Côté CDT, K.H. Alami a indiqué que l’heure était venue « d’entamer l’élaboration d’une vision commune entre les centrales syndicales les plus représentatives, les chefs d’entreprises et le gouvernement en vue de mettre en place un programme spécifique concernant l’institutionnalisation du dialogue social ». Il a en outre noté que « le contexte général oblige toutes les institutions, notamment dans le cadre du dialogue social, à prêter attention à la hausse des prix et à la nécessité de préserver le pouvoir d’achat des citoyens ».
Y. Sekkouri a assuré que le gouvernement est bien déterminé à asseoir les fondamentaux d’un État social malgré les difficultés posées, et ce, conformément aux Hautes orientations ooyales.
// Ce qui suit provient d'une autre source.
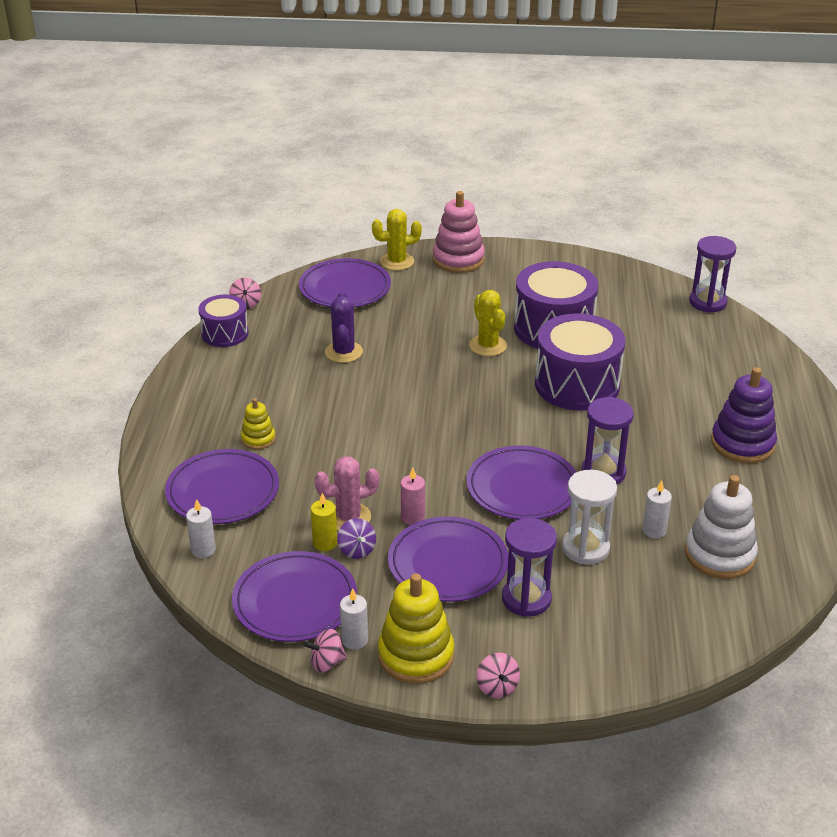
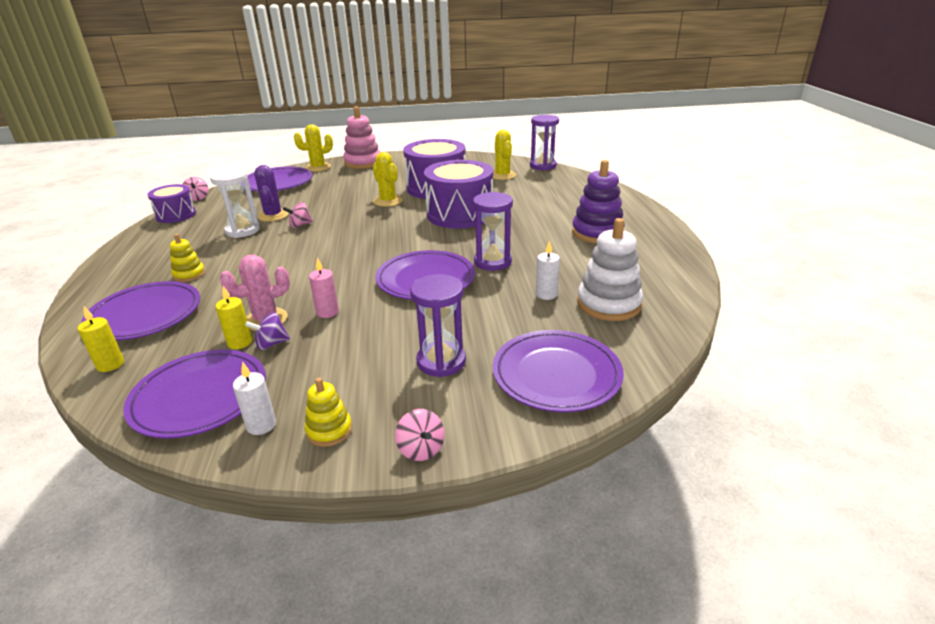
camera: 10 degrees left, 5 degrees down
white candle [186,499,216,558] -> yellow candle [78,307,124,372]
pink spinning top [304,629,347,672] -> pink spinning top moved to [283,202,313,228]
purple spinning top [337,518,376,559] -> purple spinning top turned 105 degrees clockwise [245,312,290,350]
yellow stacking toy [378,573,454,684] -> yellow stacking toy [305,378,352,447], size x0.55
purple plate [388,516,508,602] -> purple plate moved to [493,330,624,412]
white hourglass [562,470,617,564] -> white hourglass moved to [210,169,260,238]
none -> yellow cactus [493,130,516,180]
G. Mezzour s’est déclarée satisfaite de ce premier round du dialogue social qui s’est déroulé, assure-t-elle, dans une ambiance marquée par des échanges positifs et responsables et une confiance mutuelle, illustrant le souhait de tous de parvenir à des résultats concrets. Prévoyant le démarrage sous peu des négociations sectorielles, elle a souligné que « le gouvernement est bien disposé à œuvrer de concert avec toutes les parties pour parvenir à un accord dans les plus brefs délais ».
M. Baitas a assuré de son côté que « toutes les parties ont convenu d’institutionnaliser la démarche du dialogue social en veillant à l’entourer de toutes les garanties de réussite, de telle sorte à déboucher sur des accords précis et réalistes, à même d’amener les citoyens à en percevoir l’importance et le lien direct avec leurs préoccupations quotidiennes et professionnelles ».
Au terme de ce premier round il a été convenu, selon le porte-parole, de constituer un comité consultatif présidé par A. Akhannouch et composé des Secrétaires généraux des syndicats les plus représentatifs et du patronat et des ministres présents. Deux autres comités ont été également créés. Celui du secteur privé, présidé par Y. Sekkouri et public présidé quant à lui par G. Mezzour. Un comité technique pour l’opérationnalisation des accords est en train d’être mis en place.
Les priorités vont au dossier social, et des actions concrètes sont attendues dans les jours à venir pour préserver le pouvoir d’achat du citoyen, y compris le soutien au monde rural et en particulier aux agriculteurs en conformité avec les hautes instructions royales, a souligné le Chef du gouvernement. En outre, les discussions sur le projet de la loi organique sur le droit de grève, les organisations syndicales et l’amendement du Code du travail seront incessamment lancées.